The Passion of Our Lord

Brandon Wade

NOT SO
Luke 22:14-23:56
The Passion of Our Lord
Analysis by Stephan K. Turnbull

DIAGNOSIS: Not Followers

Step 1: Initial Diagnosis (External Problem) : Not So Much Like Jesus
As Jesus travels to the cross, his “followers” begin to jockey for position at the top of the organization (22:24). Hearing this, Jesus tells them that power-hungry Gentile rulers act like that, but “not so among you.” Jesus explains that among his followers, the greatest will act like the least and the leaders like servants. But truth be told, it was not so among them nor is it with us. We are not upside down in the blessed way Jesus describes. It may be doubted, in fact, whether we should even be called “followers” of Jesus as Jesus teaches thus, walking his path to the cross.

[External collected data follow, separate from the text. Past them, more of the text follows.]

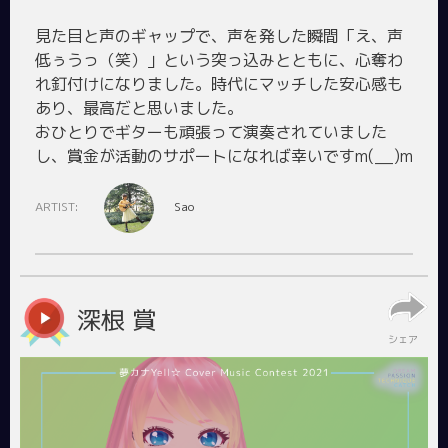
見た目と声のギャップで、声を発した瞬間「え、声
低ぅうっ（笑）」という突っ込みとともに、心奪わ
れ釘付けになりました。時代にマッチした安心感も
あり、最高だと思いました。
おひとりでギターも頑張って演奏されていました
ARTIST:
Sao
深根 賞
シェア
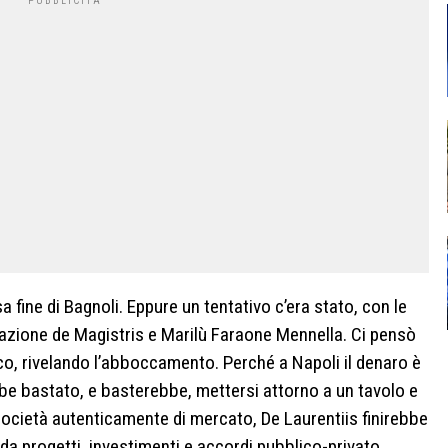
a fine di Bagnoli. Eppure un tentativo c’era stato, con le
razione de Magistris e Marilù Faraone Mennella. Ci pensò
nco, rivelando l’abboccamento. Perché a Napoli il denaro è
be bastato, e basterebbe, mettersi attorno a un tavolo e
società autenticamente di mercato, De Laurentiis finirebbe
 da progetti, investimenti e accordi pubblico-privato.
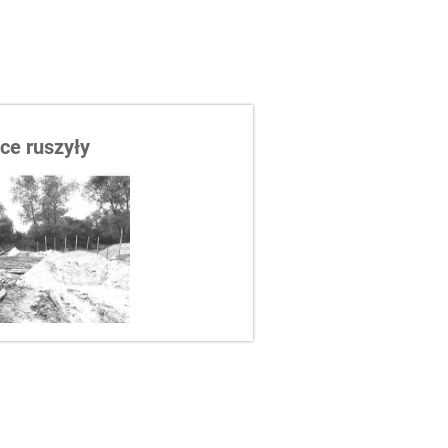
ce ruszyły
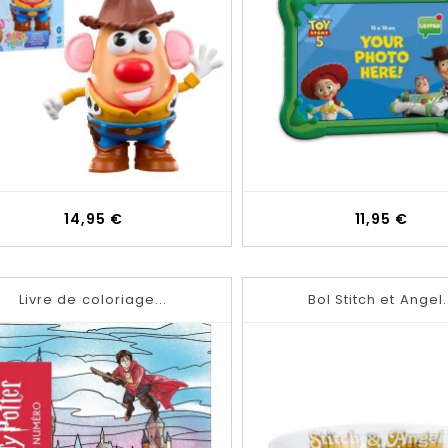
Prix
Prix
14,95 €
11,95 €
Livre de coloriage...
Bol Stitch et Angel.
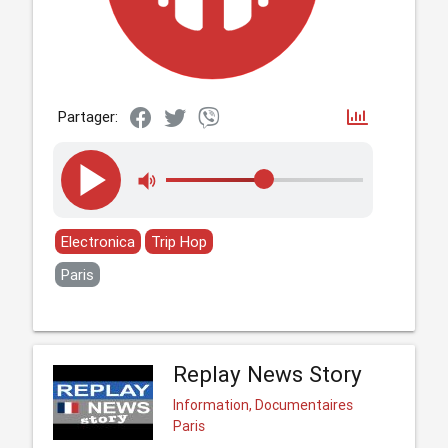
Partager:
Electronica
Trip Hop
Paris
Replay News Story
Information, Documentaires
Paris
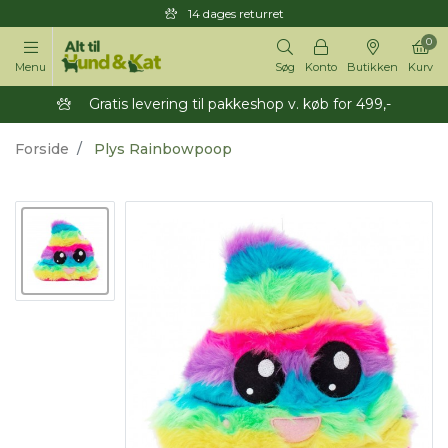
14 dages returret
0
Menu
Søg
Konto
Butikken
Kurv
Gratis levering til pakkeshop v. køb for 499,-
Forside
Plys Rainbowpoop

Step 2: Advanced Diagnosis (Internal Problem) : Not So Quick Learners
Even though they have been recently instructed by Jesus, his would-be followers respond instinctively to crisis as if he had never spoken or led. Opposition arrives, one disciple’s sword is drawn, and blood is spilled. No matter what the sign over Jesus’ cross says, he is not our King. The heat of the moment shows that our hearts are otherwise bent. It is not so–that Jesus’ followers behave unlike the world.

Step 3: Final Diagnosis (Eternal Problem) : A Just Verdict
Unfortunately for our eternal hopes, the bleating of voices crying out “Lord, Lord” will rightly fall on deaf divine ears. “We followed you,” we may argue. But the verdict comes down justly: “Not so.”

PROGNOSIS: Not Guilty

Step 4: Initial Prognosis (Eternal Solution) : A New Reality
But King Jesus looks at our apparent state and speaks the same divinely-rendered words, “Not so,” fundamentally redefining them. Those words spoken over us fundamentally redefine our reality. Jesus’ followers look like sinners. They (we) crucified the Lord of glory and stand convicted awaiting their sentence. But it is not so: “Father, forgive them” he says in the midst of his own betrayal, and fundamentally redefines sinners’ status with God.

Step 5: Advanced Prognosis (Internal Solution) : A New Heart
And in the wake of this world-altering declaration of forgiveness, our hearts awaken to the realization that what we previously thought about Jesus is simply not so. We had rejected him in one way or another, perhaps forthrightly or perhaps cleverly in our piously-garbed disobedience. But now we join the centurion whose reappraisal of Jesus happened at the foot of the cross and led to the praise of God (23:47).

Step 6: Final Prognosis (External Solution) : Doxologically Reprogrammed
And finally this worship of God replaces the worship of self that has continued to plague Jesus’ struggling followers in all the years since they first began fighting for places of honor and power next to Jesus. And Jesus’ words now begin to come true. Leaders begin to serve. The greatest become like the least. The powerful of this world may trample the weak, but “it is not so among you.”